▶ [WORK ITEM]: Print the lines below exactly as written, with none missing.

Top of DATA

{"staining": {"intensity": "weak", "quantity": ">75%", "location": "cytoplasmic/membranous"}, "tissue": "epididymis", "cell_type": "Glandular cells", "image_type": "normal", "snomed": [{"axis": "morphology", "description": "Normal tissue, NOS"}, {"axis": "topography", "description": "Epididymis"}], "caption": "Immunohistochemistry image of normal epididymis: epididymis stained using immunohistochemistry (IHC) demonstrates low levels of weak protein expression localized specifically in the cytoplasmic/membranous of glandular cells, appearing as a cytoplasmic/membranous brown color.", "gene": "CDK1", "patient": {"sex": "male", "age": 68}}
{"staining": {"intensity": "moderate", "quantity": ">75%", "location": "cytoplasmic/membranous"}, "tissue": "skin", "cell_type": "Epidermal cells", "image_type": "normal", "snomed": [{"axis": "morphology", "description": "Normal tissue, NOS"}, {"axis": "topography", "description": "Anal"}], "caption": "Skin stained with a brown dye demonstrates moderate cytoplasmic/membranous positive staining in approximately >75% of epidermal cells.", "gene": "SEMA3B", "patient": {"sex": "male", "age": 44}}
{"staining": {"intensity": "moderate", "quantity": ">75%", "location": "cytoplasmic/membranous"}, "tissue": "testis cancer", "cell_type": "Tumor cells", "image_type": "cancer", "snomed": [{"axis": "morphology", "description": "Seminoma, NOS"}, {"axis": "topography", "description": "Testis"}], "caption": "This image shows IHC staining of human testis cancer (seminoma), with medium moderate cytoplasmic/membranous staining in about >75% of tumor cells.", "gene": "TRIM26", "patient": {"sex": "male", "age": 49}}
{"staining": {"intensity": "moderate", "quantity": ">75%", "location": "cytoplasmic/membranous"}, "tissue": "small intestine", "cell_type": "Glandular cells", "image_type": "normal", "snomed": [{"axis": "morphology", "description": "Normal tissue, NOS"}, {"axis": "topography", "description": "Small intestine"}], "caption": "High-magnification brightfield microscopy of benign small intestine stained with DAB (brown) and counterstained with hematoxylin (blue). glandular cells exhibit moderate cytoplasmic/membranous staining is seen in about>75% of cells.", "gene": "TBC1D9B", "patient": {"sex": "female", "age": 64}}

Bottom of DATA

▶ [ANSWER TO THIS TASK]:
{"staining": {"intensity": "weak", "quantity": ">75%", "location": "cytoplasmic/membranous"}, "tissue": "epididymis", "cell_type": "Glandular cells", "image_type": "normal", "snomed": [{"axis": "morphology", "description": "Normal tissue, NOS"}, {"axis": "topography", "description": "Epididymis"}], "caption": "Immunohistochemistry image of normal epididymis: epididymis stained using immunohistochemistry (IHC) demonstrates low levels of weak protein expression localized specifically in the cytoplasmic/membranous of glandular cells, appearing as a cytoplasmic/membranous brown color.", "gene": "CDK1", "patient": {"sex": "male", "age": 68}}
{"staining": {"intensity": "moderate", "quantity": ">75%", "location": "cytoplasmic/membranous"}, "tissue": "skin", "cell_type": "Epidermal cells", "image_type": "normal", "snomed": [{"axis": "morphology", "description": "Normal tissue, NOS"}, {"axis": "topography", "description": "Anal"}], "caption": "Skin stained with a brown dye demonstrates moderate cytoplasmic/membranous positive staining in approximately >75% of epidermal cells.", "gene": "SEMA3B", "patient": {"sex": "male", "age": 44}}
{"staining": {"intensity": "moderate", "quantity": ">75%", "location": "cytoplasmic/membranous"}, "tissue": "testis cancer", "cell_type": "Tumor cells", "image_type": "cancer", "snomed": [{"axis": "morphology", "description": "Seminoma, NOS"}, {"axis": "topography", "description": "Testis"}], "caption": "This image shows IHC staining of human testis cancer (seminoma), with medium moderate cytoplasmic/membranous staining in about >75% of tumor cells.", "gene": "TRIM26", "patient": {"sex": "male", "age": 49}}
{"staining": {"intensity": "moderate", "quantity": ">75%", "location": "cytoplasmic/membranous"}, "tissue": "small intestine", "cell_type": "Glandular cells", "image_type": "normal", "snomed": [{"axis": "morphology", "description": "Normal tissue, NOS"}, {"axis": "topography", "description": "Small intestine"}], "caption": "High-magnification brightfield microscopy of benign small intestine stained with DAB (brown) and counterstained with hematoxylin (blue). glandular cells exhibit moderate cytoplasmic/membranous staining is seen in about>75% of cells.", "gene": "TBC1D9B", "patient": {"sex": "female", "age": 64}}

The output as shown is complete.